Infrastructure Gets “C” Grade, Say Virginia Engineers


The Virginia Section of the American Society of Civil Engineers (ASCE) released the 2022 Report Card for Virginia’s Infrastructure on December 6, 2022. ASCE members offered several years of volunteer effort to produce the assessment and announced the results in Virginia Beach beside the Lesner Bridge, which Virginia’s Department of Transportation recently reconstructed.

The new report card contains 11 categories of infrastructure receiving an overall grade of a ‘C’. That means Virginia’s infrastructure is in mediocre condition and requires attention. Virginia is a step ahead of the national average of ‘C-‘ given in the 2021 Report Card for America’s Infrastructure.

Nine of the 11 categories ranked higher than the national grades, as only rail (‘C-‘ compared to the national ‘B’ grade) and wastewater (tied with the national grade of ‘D+’) ranked the same or lower, a testament to the state’s prioritization of its built environment. Virginia has implemented ambitious plans to improve each of its infrastructure systems and additional resources from the state level and the bipartisan infrastructure law will help these efforts. Civil engineers graded bridges (B), dams (C+), drinking water (C+), public parks (C), rail (C-), roads (C-), schools (C-), solid waste (B-), stormwater (C-), transit (C-), and wastewater (D+).

Virginia’s transportation sector has performed better than the national average. Roughly 3% of the state’s bridges are in poor condition – less than half the national average of 7.5% — and the percentage of roads in ‘good’ condition rose from 48% in 2018 to 51% in 2022. Virginia is also a regional leader in transit services with connection to the Washington, D.C. Metro system and with 41 transit systems across the state, some of which have already surpassed pre-pandemic ridership levels. However, wastewater systems, despite making progress by reducing sewage overflows, face more than $6 billion in needs over 20 years and will need significantly more resources to improve systems and protect water quality for communities and the natural environment.

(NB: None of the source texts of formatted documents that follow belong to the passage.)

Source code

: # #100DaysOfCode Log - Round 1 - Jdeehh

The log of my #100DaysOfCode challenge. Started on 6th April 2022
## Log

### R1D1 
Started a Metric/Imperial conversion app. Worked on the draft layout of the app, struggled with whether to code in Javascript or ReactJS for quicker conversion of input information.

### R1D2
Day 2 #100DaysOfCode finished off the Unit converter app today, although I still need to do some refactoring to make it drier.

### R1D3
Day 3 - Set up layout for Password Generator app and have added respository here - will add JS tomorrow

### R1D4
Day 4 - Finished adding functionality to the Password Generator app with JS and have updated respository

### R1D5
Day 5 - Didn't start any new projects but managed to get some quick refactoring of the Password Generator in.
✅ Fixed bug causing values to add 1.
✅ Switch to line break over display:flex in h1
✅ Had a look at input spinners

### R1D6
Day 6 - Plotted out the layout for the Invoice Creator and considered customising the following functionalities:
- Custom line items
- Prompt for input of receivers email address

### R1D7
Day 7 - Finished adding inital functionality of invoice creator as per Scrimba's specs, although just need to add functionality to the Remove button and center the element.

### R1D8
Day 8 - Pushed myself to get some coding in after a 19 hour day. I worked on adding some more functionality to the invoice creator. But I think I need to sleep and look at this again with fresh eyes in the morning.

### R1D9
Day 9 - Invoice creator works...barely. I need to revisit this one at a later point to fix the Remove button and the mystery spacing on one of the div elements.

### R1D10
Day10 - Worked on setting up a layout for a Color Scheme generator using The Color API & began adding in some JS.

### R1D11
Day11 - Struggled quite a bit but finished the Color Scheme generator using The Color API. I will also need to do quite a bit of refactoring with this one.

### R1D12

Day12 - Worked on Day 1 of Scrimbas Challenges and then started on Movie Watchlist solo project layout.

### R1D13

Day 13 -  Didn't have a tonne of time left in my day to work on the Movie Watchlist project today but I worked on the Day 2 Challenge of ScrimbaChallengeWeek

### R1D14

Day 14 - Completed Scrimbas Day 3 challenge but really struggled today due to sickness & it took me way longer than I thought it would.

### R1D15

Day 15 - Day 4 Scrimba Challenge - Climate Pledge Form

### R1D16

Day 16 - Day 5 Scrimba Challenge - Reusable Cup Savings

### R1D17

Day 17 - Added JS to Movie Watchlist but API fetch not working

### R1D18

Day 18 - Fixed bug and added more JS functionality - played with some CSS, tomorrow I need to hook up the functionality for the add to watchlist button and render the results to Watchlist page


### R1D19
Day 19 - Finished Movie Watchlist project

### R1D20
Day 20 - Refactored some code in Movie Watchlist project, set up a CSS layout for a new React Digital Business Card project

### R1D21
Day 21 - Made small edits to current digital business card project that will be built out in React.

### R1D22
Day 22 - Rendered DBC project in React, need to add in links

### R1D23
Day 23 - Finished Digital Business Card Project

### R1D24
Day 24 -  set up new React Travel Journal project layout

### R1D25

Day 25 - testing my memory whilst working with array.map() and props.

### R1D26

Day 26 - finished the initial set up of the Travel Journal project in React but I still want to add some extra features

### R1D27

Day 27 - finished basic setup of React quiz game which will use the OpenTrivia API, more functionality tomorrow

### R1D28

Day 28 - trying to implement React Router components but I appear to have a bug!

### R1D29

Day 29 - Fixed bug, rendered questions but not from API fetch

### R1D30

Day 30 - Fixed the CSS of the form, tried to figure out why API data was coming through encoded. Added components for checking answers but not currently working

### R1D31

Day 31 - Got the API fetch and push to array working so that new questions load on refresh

The report also includes calls to action to raise the grades, which include:

  • Ambitiously seek federal funding available from recent federal legislation such as the Bipartisan Infrastructure Law and American Rescue Plan Acts of 2021, plus the Inflation Reduction Act and CHIPS+ laws from 2022, provide limited time opportunities to close the infrastructure gaps identified in this report.
  • Follow through on plans to advance transportation and water projects. Virginia’s authorized plans at the state and metropolitan level feature actions to raise the grade of every infrastructure category. However, plans to spend money in the next few years won’t amount to positive change unless decision-makers at those state and local levels appropriate and allocate the funds during a likely upcoming economic downturn.
  • Consider equity and climate change when implementing investment. Many projects are “shovel ready,” but a smaller group is “shovel-worthy.” When making that judgement, historical and present-day equity data – as well as the threats from climate change – should be centered. This begins with technical assistance and cross-jurisdictional collaboration. A central constraint to improving Virginia’s infrastructure are the resource and staffing levels at smaller and disadvantaged communities.